“It’s Katy,” cried Jane, jumping up and down for joy. “It’s Katy. It’s Katherine Pelt.”

The car stopped in the back yard and Billy took Katherine’s suitcase and Janie gave her a quick hug.

Katy was well liked by the Murray children. She was a little older than Janie, small, slim, and dark. The youngest child in a family of six, she was what Daddy called “well socialized.” She was quiet without being shy, jolly without being boisterous, and she never made a nuisance of herself.

“What in the world do you have in that big package?” asked Janie. Katy smiled. “A chicken,” she said. “From my mother to your mother.”

“Hurray!” cried Billy, and David and James began to chant:

“Katy brought a chick-en,

Katy brought a chick-en.”

The little procession came down through the rock garden to the cottage porch. Aunt Claire was amazed to hear about Mrs. Saunders’ purse and she was eager to tell Grandma and Mom all that she had seen and heard in town. Jane took Katy to her room, and then they raced for the bathhouse to get into their swimming suits. Daddy and the boys came swimming too, and the boys all but stood on their heads in order to impress the visitor. Mom and Aunt Claire came out to the raft and there was a lot of shouting and leaping and calling back and forth.

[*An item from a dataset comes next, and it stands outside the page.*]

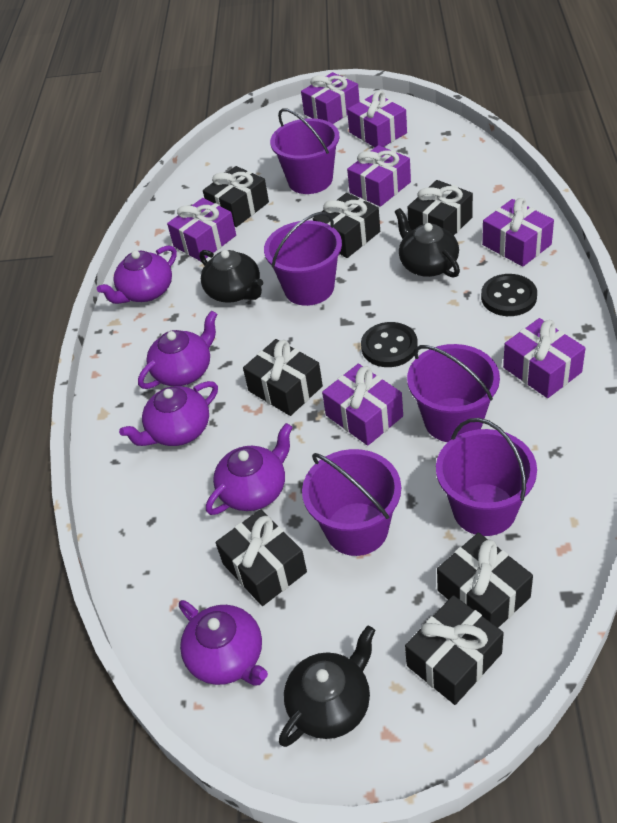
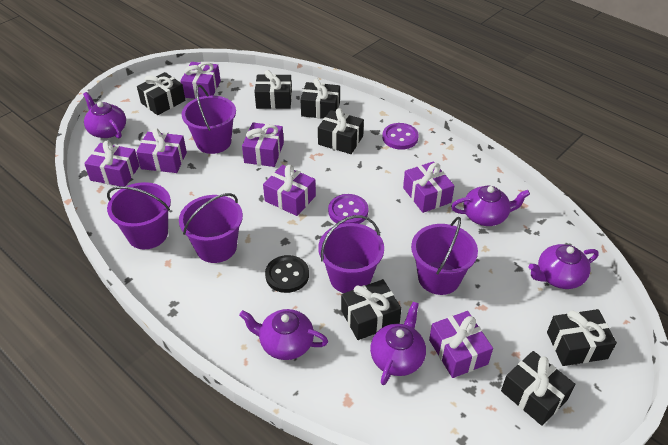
black button: 2 -> 1
black teapot: 3 -> 0
purple button: 0 -> 2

Janie rested by floating on her back. Swimming in the same lake with the boys was enough to make any one want to rest. They were like seals, in and out constantly, diving, splashing and churning the water to a froth with their antics. Billy dove and swam as effortlessly as a fish. Angular James cut through the water swiftly, but his diving wasn’t as accomplished as that of his older brother. Davey was the prize. He still swam “dog-fashion,” and panting and dripping he would wriggle his way up on the raft and shout: “Watch me, fellows! I’m going to jump off.” He would close his eyes, grasp his nose with one hand, and then lifting the other arm high over his head and flexing his knees he would give a mighty leap into the air and land with a splash that would all but take his breath away. One or two performances of that kind would exhaust a grown person, but not Davey. He would leap in and out of the water for an hour at a time, and then say, “Do I hafta?” when it came time for them to go in.

Katy and Jane slept in the big double bed in the corner bedroom that night. There was so much to talk about. Katy had just returned from a trip through New England and when she described the Witch House at Salem, Janie held her breath and shivered.